The pantry brands consist of our nut butters, our oils. Our broth business that is under 20% of our total portfolio. That business, as I mentioned, is, you know, a little more, it’s been a little more challenging for us because, you know, they’re busy categories, they’re fragmented categories. They have higher private label, higher substitutability. We’re relatively small share in those categories. Our focus in those categories is really on stabilizing. We’re doing a lot of work sort of by retailer on, you know, how do we stabilize those businesses with trade investment and a little bit of marketing investment to keep those businesses healthy as we move forward.
Anthony Vendetti, Analyst, Maxim Group: Okay. Great. Thank you so much. Appreciate all the call. I’ll hop back in the queue.
Alison Lewis, President and Chief Executive Officer, Hain Celestial Group: Thank you.
Carly, Conference Operator: At this time, there are no other questions. I’ll now turn the call back over to Alison Lewis, CEO, for closing remarks.
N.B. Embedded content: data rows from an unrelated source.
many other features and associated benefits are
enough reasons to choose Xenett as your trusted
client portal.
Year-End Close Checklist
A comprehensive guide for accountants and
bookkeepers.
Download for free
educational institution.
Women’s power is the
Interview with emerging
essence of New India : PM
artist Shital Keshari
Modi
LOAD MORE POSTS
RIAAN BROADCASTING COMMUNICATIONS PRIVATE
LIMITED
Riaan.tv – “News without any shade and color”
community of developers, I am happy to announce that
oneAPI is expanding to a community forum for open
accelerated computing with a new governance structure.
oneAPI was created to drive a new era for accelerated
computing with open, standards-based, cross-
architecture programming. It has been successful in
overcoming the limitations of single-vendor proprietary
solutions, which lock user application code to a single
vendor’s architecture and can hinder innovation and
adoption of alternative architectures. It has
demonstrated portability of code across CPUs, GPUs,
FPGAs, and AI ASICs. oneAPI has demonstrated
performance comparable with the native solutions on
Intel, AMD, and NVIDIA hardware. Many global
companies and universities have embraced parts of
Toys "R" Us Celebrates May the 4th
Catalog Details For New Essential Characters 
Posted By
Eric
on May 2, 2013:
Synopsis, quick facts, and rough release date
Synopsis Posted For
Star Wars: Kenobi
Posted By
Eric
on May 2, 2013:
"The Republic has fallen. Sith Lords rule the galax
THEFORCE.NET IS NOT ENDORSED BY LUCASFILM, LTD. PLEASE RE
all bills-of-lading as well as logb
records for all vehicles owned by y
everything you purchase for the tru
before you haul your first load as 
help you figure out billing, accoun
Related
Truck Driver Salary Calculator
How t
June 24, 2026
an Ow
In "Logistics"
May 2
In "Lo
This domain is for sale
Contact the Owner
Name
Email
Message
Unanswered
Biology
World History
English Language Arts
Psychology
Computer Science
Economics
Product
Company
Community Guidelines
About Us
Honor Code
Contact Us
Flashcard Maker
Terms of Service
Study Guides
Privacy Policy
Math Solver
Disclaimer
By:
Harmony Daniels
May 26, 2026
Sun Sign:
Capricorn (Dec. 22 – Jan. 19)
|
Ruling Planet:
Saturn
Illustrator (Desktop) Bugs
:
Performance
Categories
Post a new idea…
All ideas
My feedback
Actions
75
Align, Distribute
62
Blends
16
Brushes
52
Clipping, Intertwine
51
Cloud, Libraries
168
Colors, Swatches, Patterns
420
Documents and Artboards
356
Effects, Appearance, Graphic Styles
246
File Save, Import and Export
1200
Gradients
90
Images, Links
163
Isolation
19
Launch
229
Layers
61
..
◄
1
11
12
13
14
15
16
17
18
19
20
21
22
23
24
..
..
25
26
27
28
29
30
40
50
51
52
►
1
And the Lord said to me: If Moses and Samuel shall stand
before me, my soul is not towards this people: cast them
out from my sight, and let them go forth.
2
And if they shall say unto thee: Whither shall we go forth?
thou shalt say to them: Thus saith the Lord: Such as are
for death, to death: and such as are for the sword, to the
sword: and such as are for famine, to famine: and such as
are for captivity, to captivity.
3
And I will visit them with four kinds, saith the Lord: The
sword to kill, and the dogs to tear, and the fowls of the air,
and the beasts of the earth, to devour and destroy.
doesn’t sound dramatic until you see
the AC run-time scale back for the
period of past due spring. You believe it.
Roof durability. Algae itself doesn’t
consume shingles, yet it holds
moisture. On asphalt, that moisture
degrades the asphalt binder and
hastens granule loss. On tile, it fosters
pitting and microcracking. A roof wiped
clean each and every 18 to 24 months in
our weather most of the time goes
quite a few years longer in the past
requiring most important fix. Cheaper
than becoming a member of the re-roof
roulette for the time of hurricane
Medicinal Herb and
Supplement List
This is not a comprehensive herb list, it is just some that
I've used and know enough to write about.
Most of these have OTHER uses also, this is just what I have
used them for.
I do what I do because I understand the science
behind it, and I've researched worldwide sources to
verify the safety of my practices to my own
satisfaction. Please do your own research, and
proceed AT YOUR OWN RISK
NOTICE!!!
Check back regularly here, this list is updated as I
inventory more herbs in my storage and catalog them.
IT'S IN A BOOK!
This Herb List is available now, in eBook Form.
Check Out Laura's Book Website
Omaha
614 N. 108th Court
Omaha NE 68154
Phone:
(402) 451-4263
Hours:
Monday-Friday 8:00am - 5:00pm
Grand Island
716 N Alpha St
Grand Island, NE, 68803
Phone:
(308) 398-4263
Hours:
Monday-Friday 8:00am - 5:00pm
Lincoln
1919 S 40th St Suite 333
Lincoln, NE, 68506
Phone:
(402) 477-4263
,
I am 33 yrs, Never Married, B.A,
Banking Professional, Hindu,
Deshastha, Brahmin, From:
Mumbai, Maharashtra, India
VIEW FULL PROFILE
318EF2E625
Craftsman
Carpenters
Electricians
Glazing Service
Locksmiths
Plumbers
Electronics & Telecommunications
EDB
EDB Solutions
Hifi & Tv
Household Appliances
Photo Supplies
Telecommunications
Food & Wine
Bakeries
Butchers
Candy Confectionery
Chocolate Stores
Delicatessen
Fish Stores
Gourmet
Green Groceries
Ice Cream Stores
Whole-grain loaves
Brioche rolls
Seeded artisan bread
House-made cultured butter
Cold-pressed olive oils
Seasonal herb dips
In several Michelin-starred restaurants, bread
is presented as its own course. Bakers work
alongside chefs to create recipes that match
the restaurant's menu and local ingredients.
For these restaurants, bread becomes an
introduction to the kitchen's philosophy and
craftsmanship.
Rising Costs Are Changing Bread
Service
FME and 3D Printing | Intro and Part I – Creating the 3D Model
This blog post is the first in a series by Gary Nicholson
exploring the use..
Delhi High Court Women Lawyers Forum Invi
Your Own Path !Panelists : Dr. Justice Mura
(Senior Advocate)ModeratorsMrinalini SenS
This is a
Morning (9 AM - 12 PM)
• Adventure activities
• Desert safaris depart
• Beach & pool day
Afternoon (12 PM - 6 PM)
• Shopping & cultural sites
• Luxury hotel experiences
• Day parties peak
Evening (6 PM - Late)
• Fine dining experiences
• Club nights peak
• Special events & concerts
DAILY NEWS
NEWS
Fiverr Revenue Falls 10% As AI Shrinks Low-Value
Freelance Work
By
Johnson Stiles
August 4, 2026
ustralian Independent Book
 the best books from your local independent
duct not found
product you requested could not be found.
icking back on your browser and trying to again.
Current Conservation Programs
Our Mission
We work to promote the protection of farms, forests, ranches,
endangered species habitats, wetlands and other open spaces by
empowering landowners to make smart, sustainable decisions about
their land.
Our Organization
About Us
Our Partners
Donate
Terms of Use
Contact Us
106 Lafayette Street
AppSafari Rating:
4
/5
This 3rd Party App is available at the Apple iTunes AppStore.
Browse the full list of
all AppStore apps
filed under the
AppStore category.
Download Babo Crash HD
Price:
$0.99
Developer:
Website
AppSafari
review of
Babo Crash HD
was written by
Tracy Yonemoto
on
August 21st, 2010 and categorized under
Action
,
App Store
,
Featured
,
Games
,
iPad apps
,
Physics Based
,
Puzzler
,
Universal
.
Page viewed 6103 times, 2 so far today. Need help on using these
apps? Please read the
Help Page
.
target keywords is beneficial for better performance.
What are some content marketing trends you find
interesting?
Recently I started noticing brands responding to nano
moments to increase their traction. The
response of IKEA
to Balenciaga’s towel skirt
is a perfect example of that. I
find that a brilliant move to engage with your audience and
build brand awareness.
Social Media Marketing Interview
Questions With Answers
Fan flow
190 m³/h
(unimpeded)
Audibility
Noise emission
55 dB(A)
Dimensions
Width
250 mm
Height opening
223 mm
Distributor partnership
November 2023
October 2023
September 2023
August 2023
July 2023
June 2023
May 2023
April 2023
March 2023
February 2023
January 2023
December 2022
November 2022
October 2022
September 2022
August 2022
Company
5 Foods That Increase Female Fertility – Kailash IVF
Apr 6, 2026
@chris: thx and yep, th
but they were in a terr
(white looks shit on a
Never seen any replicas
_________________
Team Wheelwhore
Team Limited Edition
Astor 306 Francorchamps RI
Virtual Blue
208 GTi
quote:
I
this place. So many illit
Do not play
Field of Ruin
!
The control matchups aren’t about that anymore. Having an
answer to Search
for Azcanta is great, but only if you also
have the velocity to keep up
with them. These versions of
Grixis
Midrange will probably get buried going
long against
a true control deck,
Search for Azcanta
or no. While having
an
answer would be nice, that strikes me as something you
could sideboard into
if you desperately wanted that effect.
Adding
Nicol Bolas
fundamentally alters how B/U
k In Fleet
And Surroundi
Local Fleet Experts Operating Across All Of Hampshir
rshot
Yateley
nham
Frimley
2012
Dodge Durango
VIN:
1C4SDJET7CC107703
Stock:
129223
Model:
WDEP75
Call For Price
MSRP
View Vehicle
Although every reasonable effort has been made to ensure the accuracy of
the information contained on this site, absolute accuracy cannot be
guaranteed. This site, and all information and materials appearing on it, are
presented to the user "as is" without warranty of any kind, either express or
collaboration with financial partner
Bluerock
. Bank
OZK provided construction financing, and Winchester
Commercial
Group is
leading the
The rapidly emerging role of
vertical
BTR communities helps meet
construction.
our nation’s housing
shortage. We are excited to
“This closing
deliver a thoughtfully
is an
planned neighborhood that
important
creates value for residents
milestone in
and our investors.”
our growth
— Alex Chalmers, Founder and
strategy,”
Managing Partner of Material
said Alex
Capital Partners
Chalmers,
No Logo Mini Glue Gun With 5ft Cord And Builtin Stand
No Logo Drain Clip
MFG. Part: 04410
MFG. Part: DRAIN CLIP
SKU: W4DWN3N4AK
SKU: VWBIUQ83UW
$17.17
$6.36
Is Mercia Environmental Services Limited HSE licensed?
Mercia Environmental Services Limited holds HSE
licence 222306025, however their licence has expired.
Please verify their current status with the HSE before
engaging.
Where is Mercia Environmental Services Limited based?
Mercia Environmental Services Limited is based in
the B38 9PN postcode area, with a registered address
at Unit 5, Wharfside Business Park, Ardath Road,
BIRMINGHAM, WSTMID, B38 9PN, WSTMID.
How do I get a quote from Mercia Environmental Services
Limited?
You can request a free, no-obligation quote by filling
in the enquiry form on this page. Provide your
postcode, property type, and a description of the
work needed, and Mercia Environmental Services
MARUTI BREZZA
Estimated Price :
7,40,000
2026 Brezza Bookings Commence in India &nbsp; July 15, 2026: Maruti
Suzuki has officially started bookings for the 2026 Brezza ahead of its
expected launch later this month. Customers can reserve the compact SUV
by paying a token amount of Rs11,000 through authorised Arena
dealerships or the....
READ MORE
Alison Lewis, President and Chief Executive Officer, Hain Celestial Group: Well, thanks for joining today. We appreciate the questions, and we appreciate the time. I guess what I’ll close with is really what I opened with, which is, you know, you saw that this quarter represented a quarter of strong cash generation, total debt reduction, $155 million, which materially improved our financial position. We closed the divestiture of the snacks business. We’re also seeing, you know, our turnaround take hold with a meaningful EBITDA and margin improvements as we look at the business quarter-on-quarter. While revenue was slightly below expectations, we see growth in many of our core categories, and we’re very focused and actively addressing the isolated challenges.
We believe that as we close the quarter, the underlying operating trajectory is improving, and, we’re gonna continue to move that forward as we move into the fourth quarter and beyond. Thanks for joining.
Carly, Conference Operator: Ladies and gentlemen, this concludes today’s conference call. Thank you for participating. You may now disconnect.